I came up with two main questions in my study of thoughts.
1. Could the belief that stress is bad for us matter?
2. Could the worry that pain is bad for us matter?
To answer whether or not the belief that stress is bad is harmful, I looked at a comprehensive 2012 study of 30,000 US citizens. It asked each person, “How much stress do you experience on a daily basis?” Then, the researchers let time pass and recorded deaths. People who rated a lot of stress and considered it dangerous died 43 percent more. Out of everyone in the study, the people who had the highest stress and thought it was harmless were the least likely to die, even less likely than those with low stress.
What does this mean? Stress is not the enemy, in fact stress is your body helping you prepare for challenges. Psychologists like Kelly McGonagall were horrified when they saw this study after years and years of telling people that stress makes you sick 182,000 Americans died prematurely from the belief that stress was bad for them. This ranks as the 15th largest cause of death in the US in the last year! The belief that stress is a poison killed more people than skin cancer, HIV/AIDS, and homicide. http://www.ted.com/talks/kelly_mcgonigal_how_to_make_stress_your_friend.This is why she gave a TED talk on the ways to turn stress into your friend.
She talked about how stress is not a poison. In fact, stress makes you social. Most people know about oxytocin, a neurohormone released when you hug someone.
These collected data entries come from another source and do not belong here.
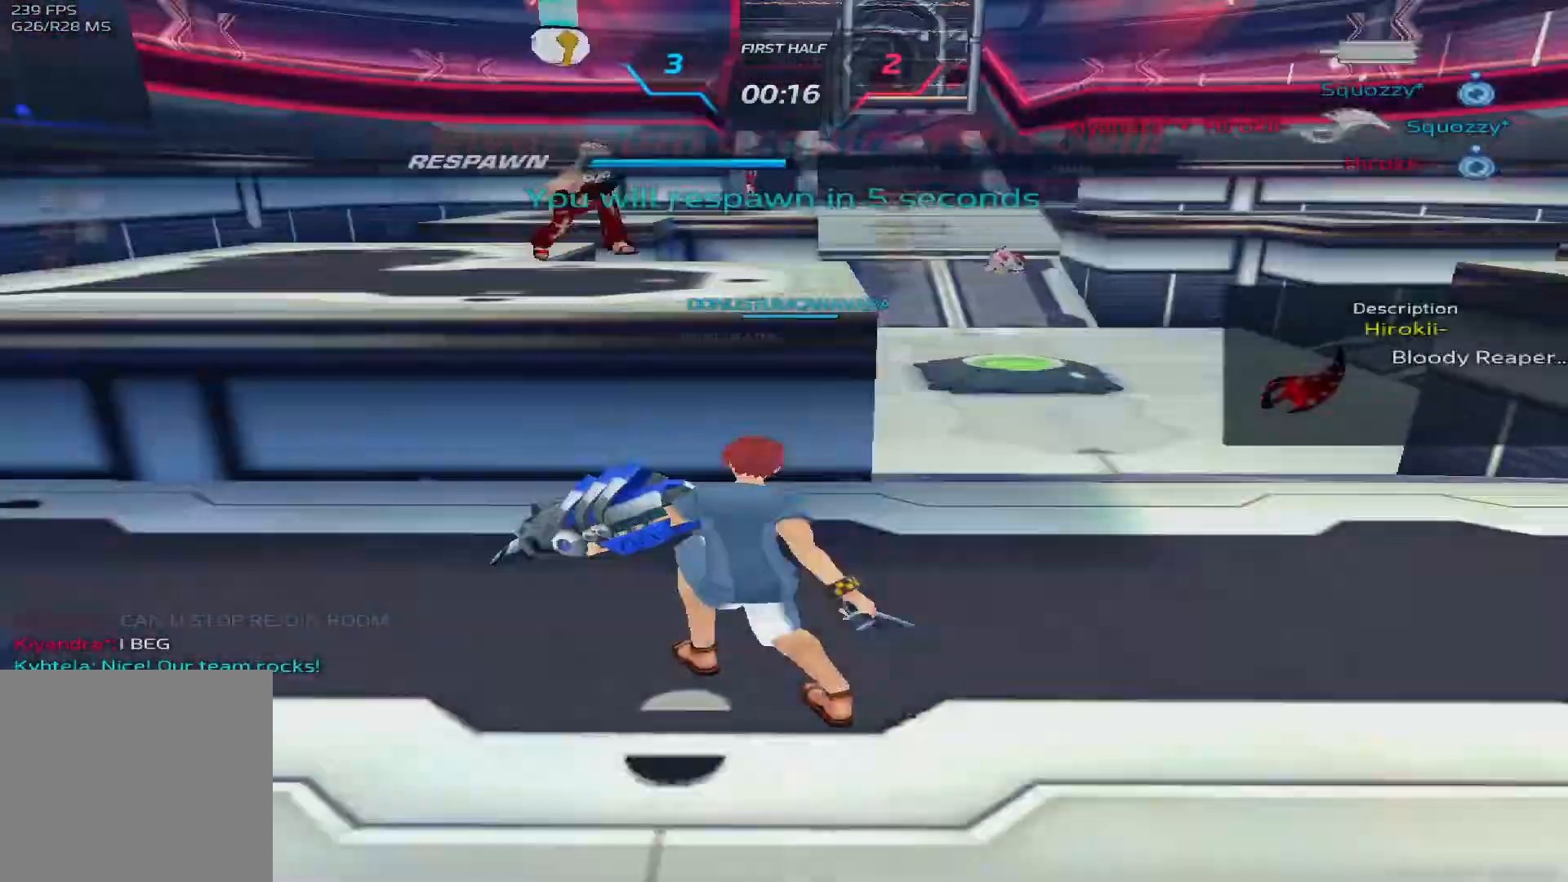
{"keys": ["tab"]}
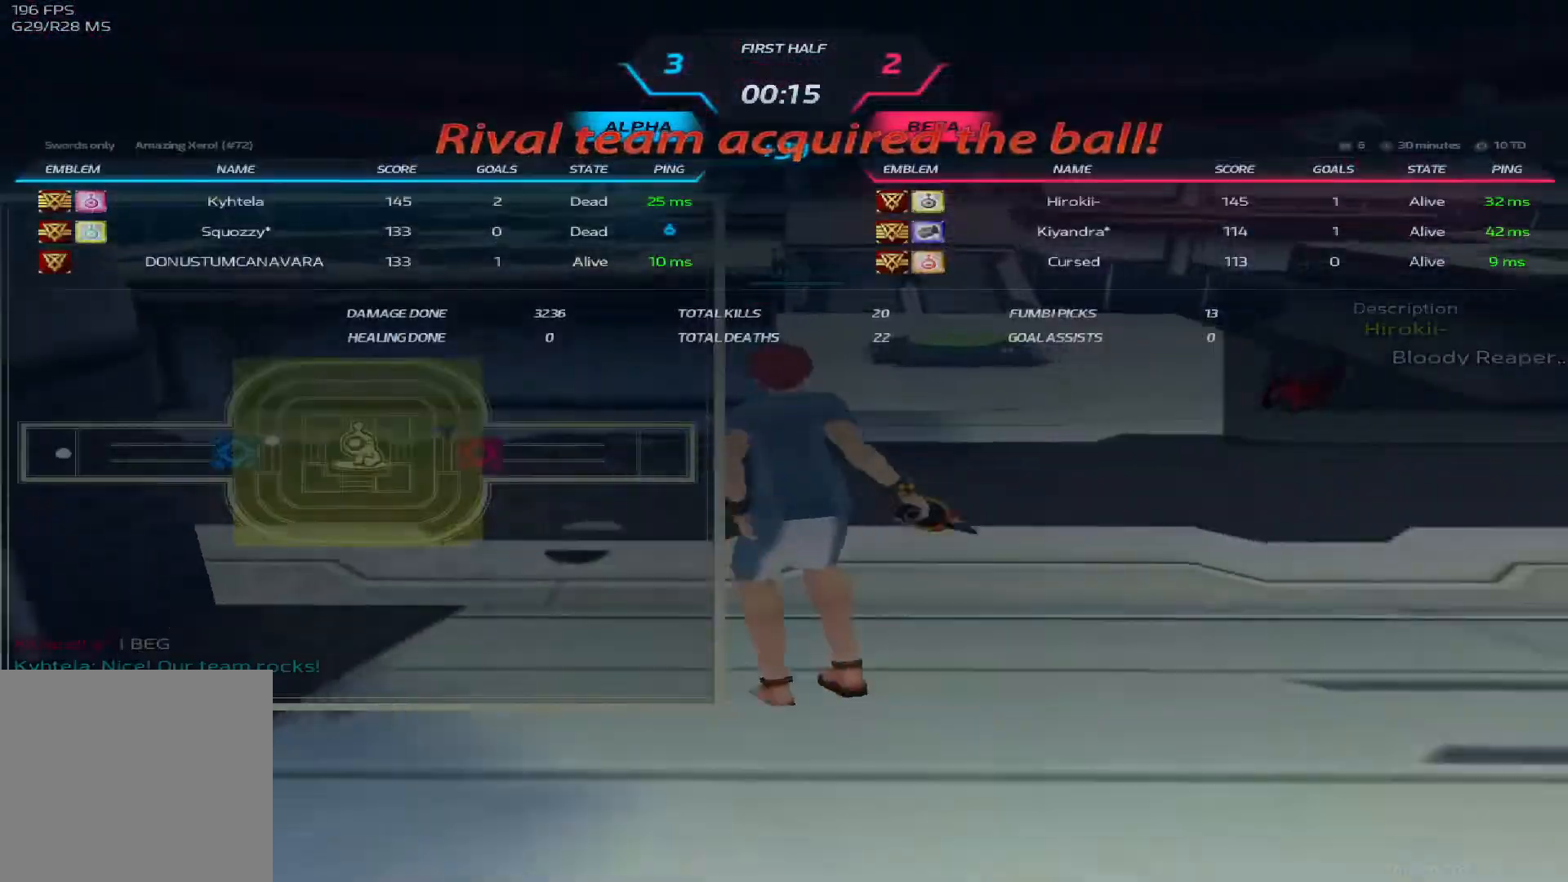
{"keys": [], "events": [[250, "tab", "up"]]}
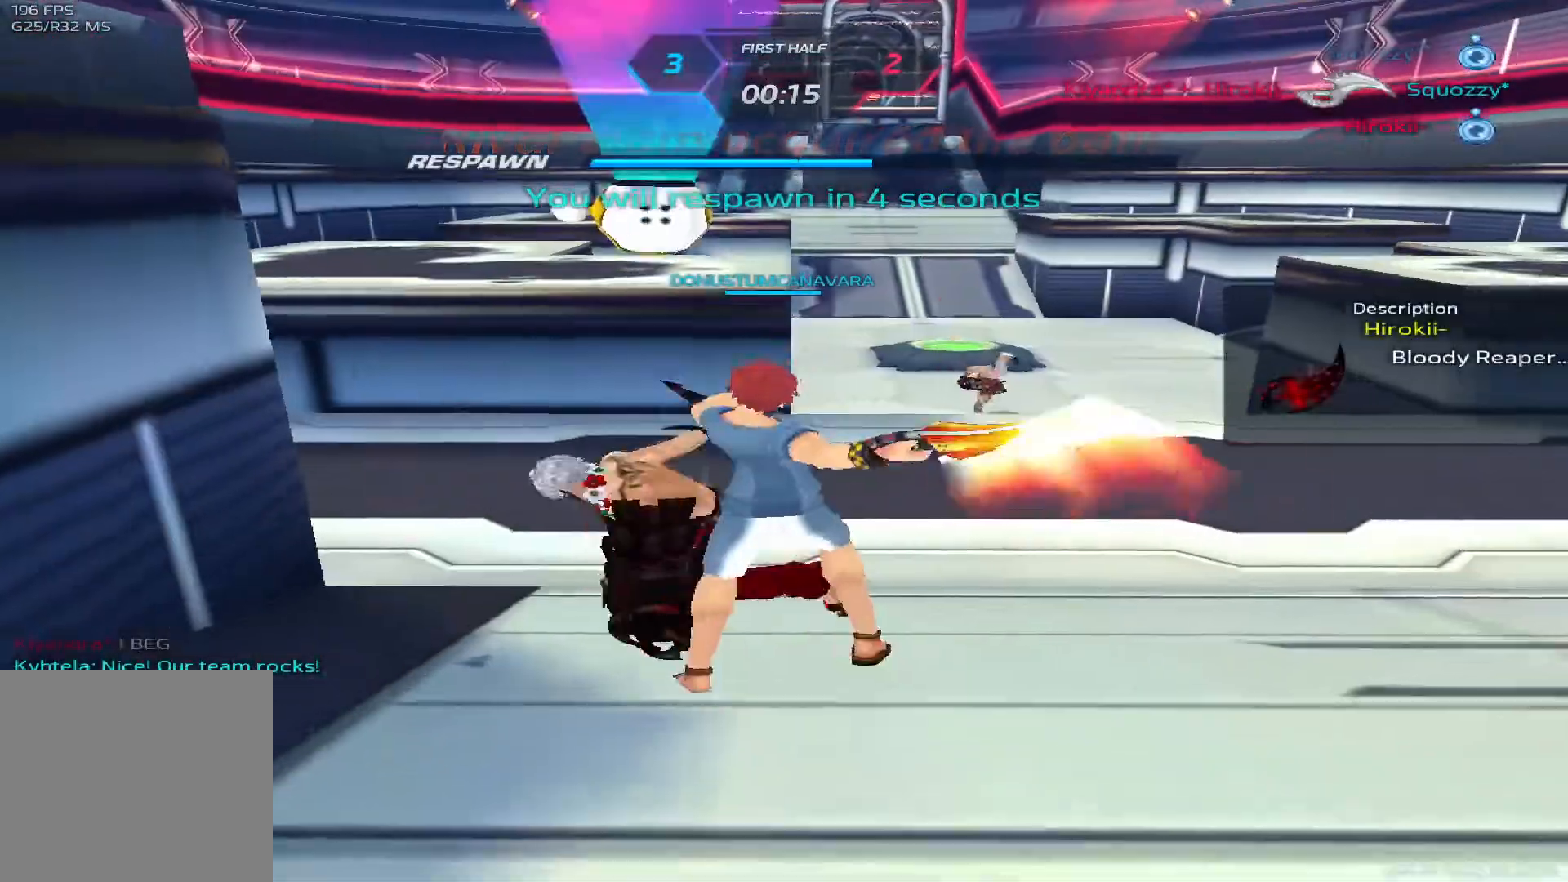
{"keys": [], "events": []}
What most people don’t know is that this hormone is a stress hormone. The pituitary glands pump it out, priming your body to seek physical contact with others, and urging the body to tell others how it feels. This is your body looking out for you and helping you get the support you need. Finally, oxytocin improves your empathy and compassionhttp://www.ncbi.nlm.nih.gov/pubmed/22201278.
So how can you make stress your friend, McGonagall asked? When your heart starts pounding and you start to sweat and breathe fast before a speech, you would usually fret and become anxious. However, in a Harvard study, participants were retrained to tell themselves that their stress response was their bodies preparing them to rise to the challenge and take in enough oxygen. Not only did they feel more confident and perform better, but biology changed too. Usually, under stress the blood vessels constrict as the heart rate goes up, just as a person’s would with chronic stress. This is associated with heart attack. The Harvard students who made friends with stress still had pounding hearts, but their blood vessels remained relaxed. This looked exactly like what the body does in moments of joy! http://www.ncbi.nlm.nih.gov/pubmed/23437923
Furthermore, the worry over your pain has a negative effect on you, and not just in an emotional way. Worrying about, talking about, or even thinking about pain symptoms are examples of something called a pain behavior. A pain behavior is something your body either does or avoids in result of being in pain. A lot of times the act shows others around you that you are sick and indicates to you yourself that you are sick. This reinforces the neuropathways in the brain that are telling you that you have pain, and this only intensifies pain. It does nothing to help the pain. While this applies to both acute and chronic pain, this holds true especially in a cycle of chronic pain. Some behaviors when in acute pain obviously make sense, such as rubbing a hurt muscle or using ice. Moaning and groaning would not be excused. However, with chronic pain, most all of these behaviors only reinforce the firing of the neurons.
If a person uses other strategies, such as deep breathing, distraction, imagery, meditation, and moderation, this is when they will truly feel a change. Moderation is not doing too little, but not doing too much; perhaps one of the toughest concepts in life.
So yes, the belief that stress is bad for you does matter a whole lot, and the worry that pain is bad for you is wholly detrimental, especially in a chronic situation. Changing these worries and behaviors is not easy, I’ll admit it. The best news of the day? We are realizing more and more the vast ability for our thoughts to change our lives, and we have every second of every day to practice.